Купец заказывает. Тем временем, мнимая больная подруга Маня преспокойно сидит за соседним столом и обрабатывает своего пригласителя в том же духе. Такие заказы на «отсыл», разумеется, ставятся лишь в счет, но ни кухнею, ни погребом не исполняются; процентов двадцать пять из оплаченного гостем псевдозаказа получает певица, остальное – чистый доход ресторатора. Искушенные опытом гости не желая ни отказать певице, ни дать себя в обман, требуют, чтобы им показали исполненный заказ. Мера эта, однако, довольно наивная и ни к чему не ведущая: певицы заказывают обыкновенно так называемые plats du jour[15], постоянно имеющиеся на кухне, и, следовательно, за ресторатором остается полная возможность показать вам чужого цыпленка за вашего, тем более, что пробовать кушанье вы не станете: это считается неприличным и, если вы отрежете от огромного цыпленка микроскопическую часть крылышка для себя, ваша собеседница не преминет приказать человеку:

– Оставьте это здесь на столе, а для Мани приготовьте другого.

– Зачем же другого? – протестует изумленный гость. – Я ведь только крылышко.

– Не посылать же женщине надрезанного цыпленка? Маня объедков не ест… Если вам жалко, я прикажу записать на свой счет.

Гость или конфузится и платит, или оскорбляется и начинает ругаться.

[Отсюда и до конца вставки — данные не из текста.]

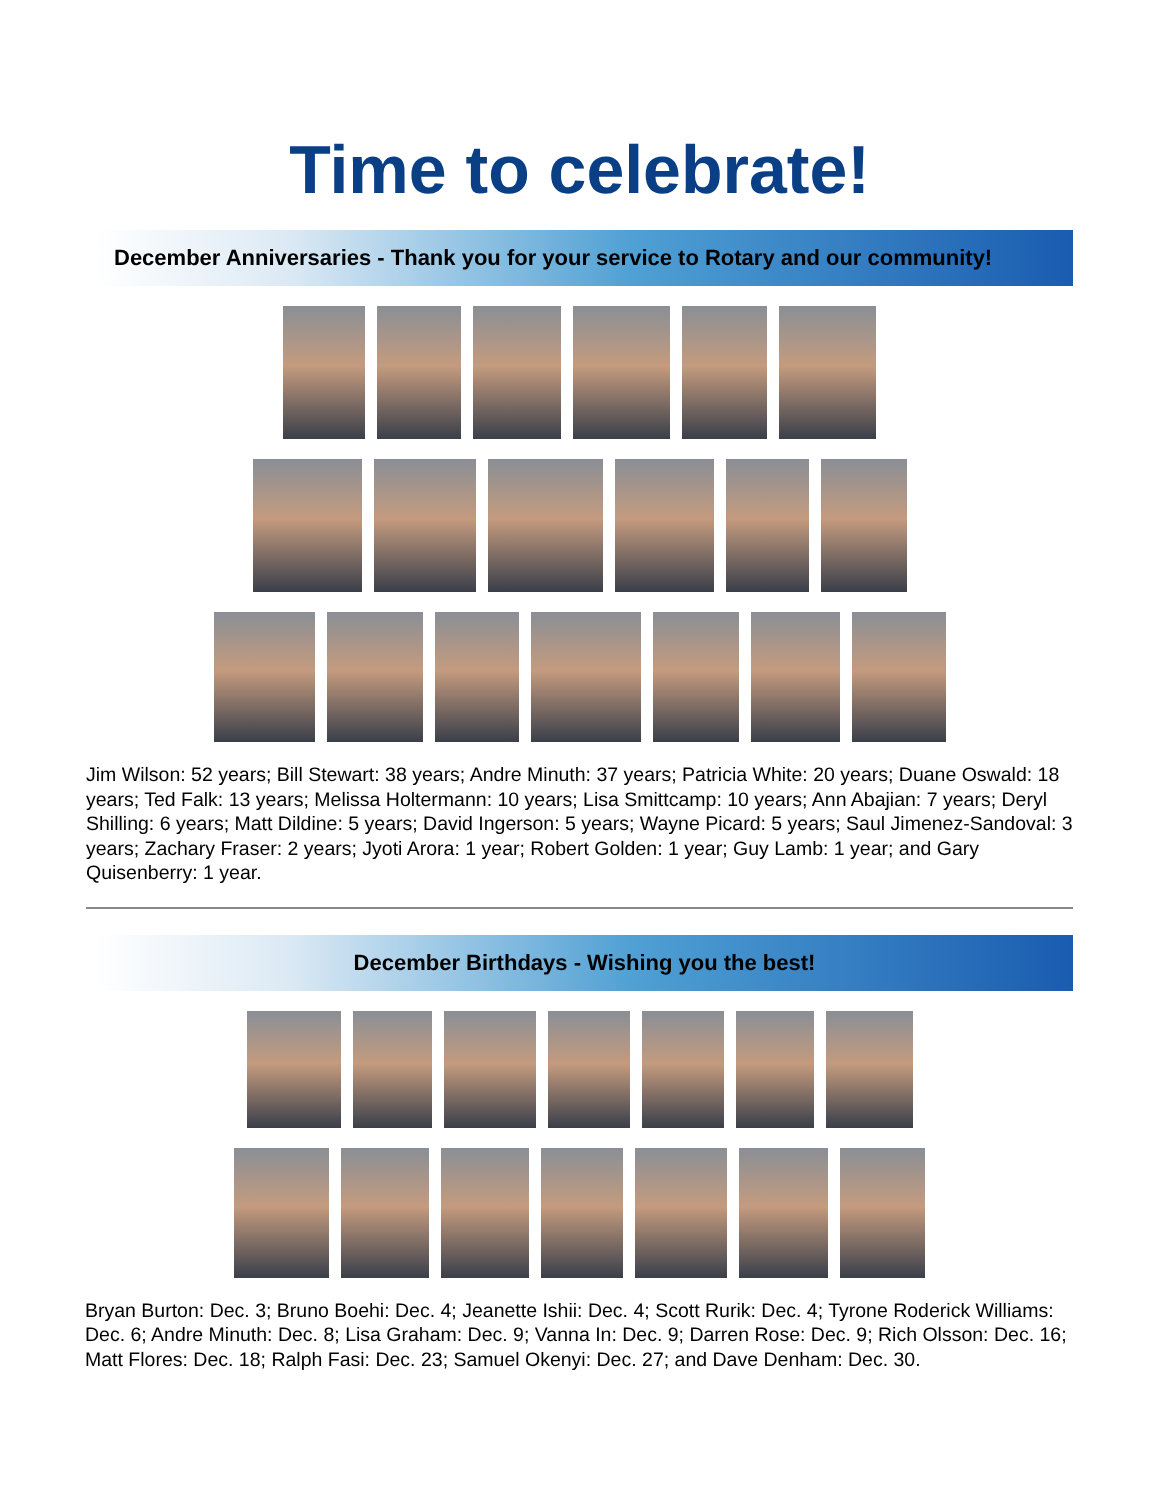Time to celebrate!
December Anniversaries - Thank you for your service to Rotary and our community!
Jim Wilson: 52 years; Bill Stewart: 38 years; Andre Minuth: 37 years; Patricia White: 20 years; Duane Oswald: 18 years; Ted Falk: 13 years; Melissa Holtermann: 10 years; Lisa Smittcamp: 10 years; Ann Abajian: 7 years; Deryl Shilling: 6 years; Matt Dildine: 5 years; David Ingerson: 5 years; Wayne Picard: 5 years; Saul Jimenez-Sandoval: 3 years; Zachary Fraser: 2 years; Jyoti Arora: 1 year; Robert Golden: 1 year; Guy Lamb: 1 year; and Gary Quisenberry: 1 year.
December Birthdays - Wishing you the best!
Bryan Burton: Dec. 3; Bruno Boehi: Dec. 4; Jeanette Ishii: Dec. 4; Scott Rurik: Dec. 4; Tyrone Roderick Williams: Dec. 6; Andre Minuth: Dec. 8; Lisa Graham: Dec. 9; Vanna In: Dec. 9; Darren Rose: Dec. 9; Rich Olsson: Dec. 16; Matt Flores: Dec. 18; Ralph Fasi: Dec. 23; Samuel Okenyi: Dec. 27; and Dave Denham: Dec. 30.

Но при первом же резком выражении его стол пустеет: певицы разом срываются с мест, как испуганная стая воробьев, и удаляются с оскорбленными лицами, с полными негодования взглядами. Разыгрывать «невинно обиженных» они – великие мастерицы; иная сделает такую «немую сцену», что твоя Дузе! Довольно возмутительная, манера некоторых промышленниц на пользу буфета – притворяться крепко пьяными, и – будто не владея уже своими движениями – опрокинуть на скатерть блюдо с кушаньем, разлить дорогое вино, – так что гость волей-неволею должен спросить новую порцию, новую бутылку… Есть великие мастерицы спаивать целые компании, делая вид, будто пьют со всеми наравне: они незаметно, среди разговора, выливают свои стаканы под стол или в кадки с цветами. Если гость заметит и рассердится, – следует либо извинение, что «нечаянно», либо наглый хохот:

– Ну и вылила… а тебе жалко?

– Еще бы не жалко: ведь ты рублей двадцать пять расплескала по полу.

– Эка важность! Нешто это деньги? Зато я с тобою сидела целый вечер…

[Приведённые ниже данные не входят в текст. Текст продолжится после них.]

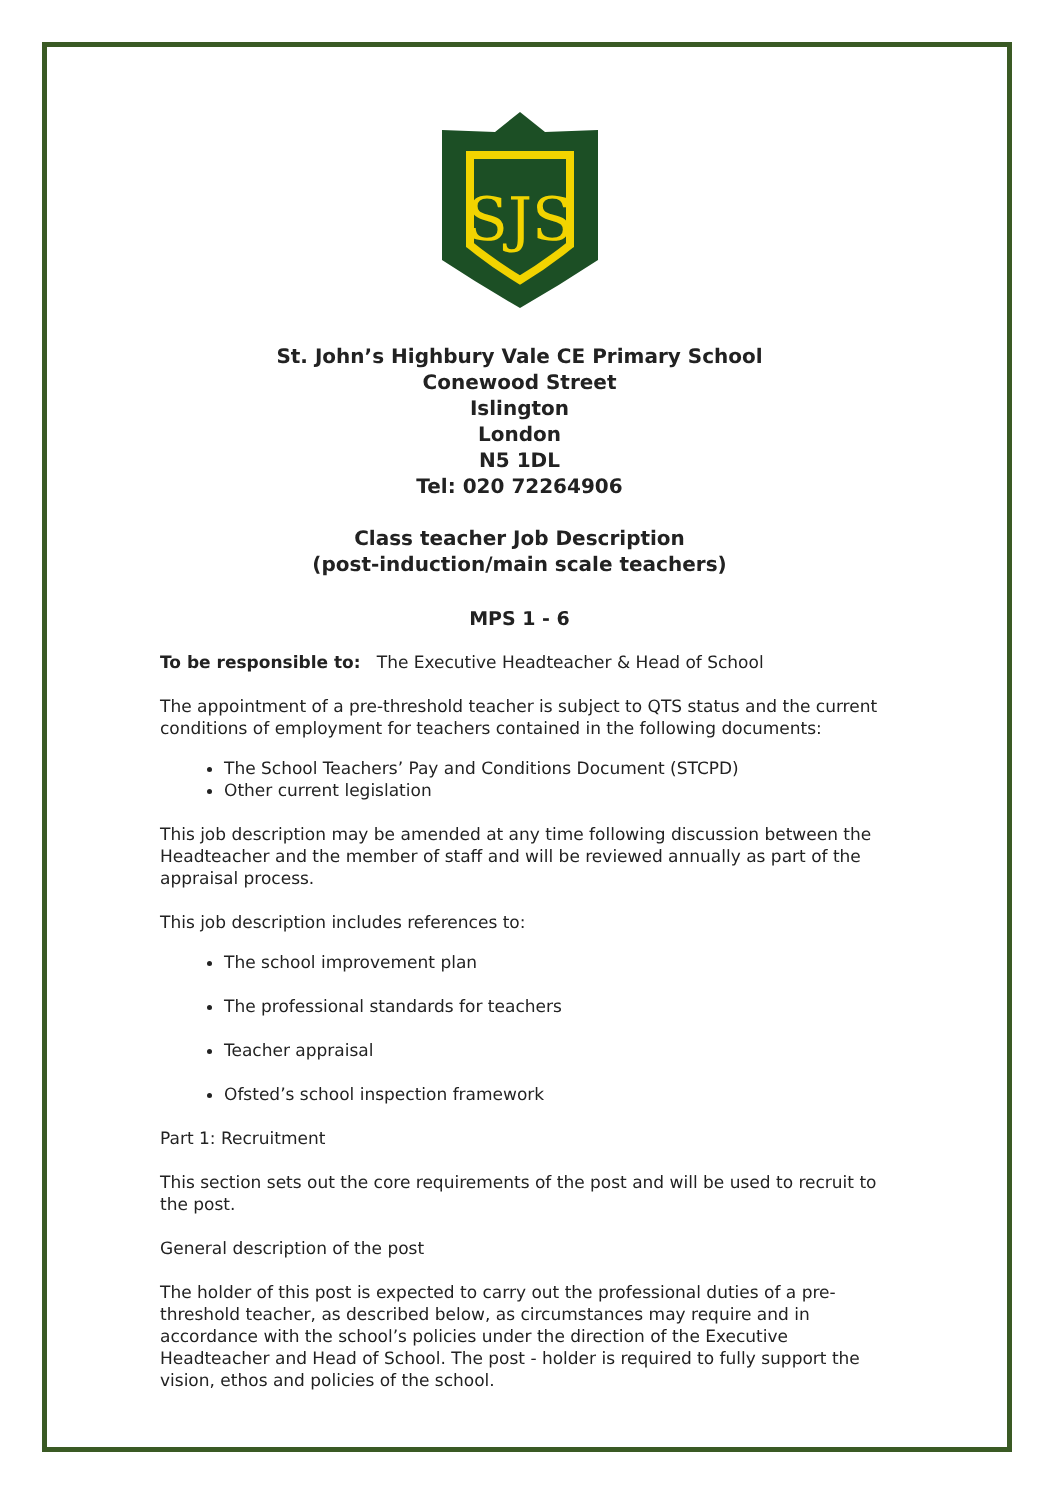SJS
St. John’s Highbury Vale CE Primary School
Conewood Street
Islington
London
N5 1DL
Tel: 020 72264906
Class teacher Job Description
(post-induction/main scale teachers)
MPS 1 - 6
To be responsible to: The Executive Headteacher & Head of School
The appointment of a pre-threshold teacher is subject to QTS status and the current conditions of employment for teachers contained in the following documents:
The School Teachers’ Pay and Conditions Document (STCPD)
Other current legislation
This job description may be amended at any time following discussion between the Headteacher and the member of staff and will be reviewed annually as part of the appraisal process.
This job description includes references to:
The school improvement plan
The professional standards for teachers
Teacher appraisal
Ofsted’s school inspection framework
Part 1: Recruitment
This section sets out the core requirements of the post and will be used to recruit to the post.
General description of the post
The holder of this post is expected to carry out the professional duties of a pre-threshold teacher, as described below, as circumstances may require and in accordance with the school’s policies under the direction of the Executive Headteacher and Head of School. The post - holder is required to fully support the vision, ethos and policies of the school.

Ссориться с гостями, т. е. возражать им, певицам строго запрещено: за это можно заплатить большой штраф и даже быть удаленною из хора. Поэтому на ссору с посетителем певица, как бы скотски он ни вел себя, решается лишь в том случае, если она уверена, что ее ответная брань не только не оскорбит ругателя, но даже понравится ему, как своеобразная удаль. Как ни странно, но есть охотники-спортсмены и по этой части.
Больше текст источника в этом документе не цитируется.